The European parliament condemned anti-Christian violence in India but failed to stop the christophobia of its members during the presence of Ecumenical Patriarch Bartholomew I in the chamber. In today's plenary session, the European parliament adopted (392 in favour, 44 against with 29 abstentions) a wide-ranging resolution ahead of the upcoming European Union-India summit scheduled to take place on 29 September in Marseille (France).

The extension of the EU-India strategic relationship (between the world's two largest democracies) is at the core of the motion, especially in terms of the economy, international politics and India's social problems.

One (of the 34 paragraphs) addressed the issue of anti-Christian violence in the Indian state of Orissa. It expressed "deep concern" for attacks against Christians, calling for compensation to be paid out to Churches and individuals for the property they lost. The resolution also stressed the need for the perpetrators of the destruction to be brought to justice and called on the central government and national authorities to "fully protect" India's Christian minority.

In today's session held in Brussels, the European parliament welcomed the Ecumenical Patriarch of Constantinople, Bartholomew I, who spoke to the assembly around noon.

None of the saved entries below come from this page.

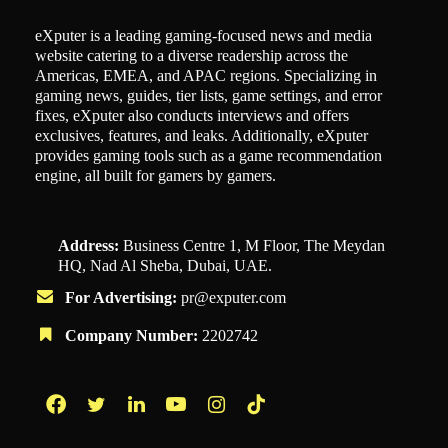
eXputer is a leading gaming-focused news and media
website catering to a diverse readership across the
Americas, EMEA, and APAC regions. Specializing in
gaming news, guides, tier lists, game settings, and error
fixes, eXputer also conducts interviews and offers
exclusives, features, and leaks. Additionally, eXputer
provides gaming tools such as a game recommendation
engine, all built for gamers by gamers.
Address:
Business Centre 1, M Floor, The Meydan
HQ, Nad Al Sheba, Dubai, UAE.
For Advertising:
pr@exputer.com
Company Number:
2202742
Facebook
Twitter
LinkedIn
YouTube
Instagram
TikTok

In his address the patriarch referred to the value of religion for Europe and Turkey and the potential of building cultural bridges thanks to religious faiths this year, which the European parliament dedicated to intercultural dialogue.

The event however highlighted the christophobia that also existing within this European institution. Many Green, Liberal and Socialist MEPs were absent during the patriarch's address, probably because a Belgian Social MEP, Véronique De Keyser, released a statement in which she "sounded the alarm for democracy and the separation of church and state."

The Belgian lawmaker warned that under the "mantle of the intercultural year" religions "have gone on the offensive," something which violates the principle of separation of church and state on which the European parliament is based.

In her statement she accuses the patriarch of Constantinople and Benedict XVI for daring to claim that "Europe's moral values are Christian moral values."

In addition, she warns that if people are not careful in upholding the division between politics and religion "the extreme right might take advantage." For this reason she urged her fellow MEPs to boycott the session to which the patriarch was invited to speak.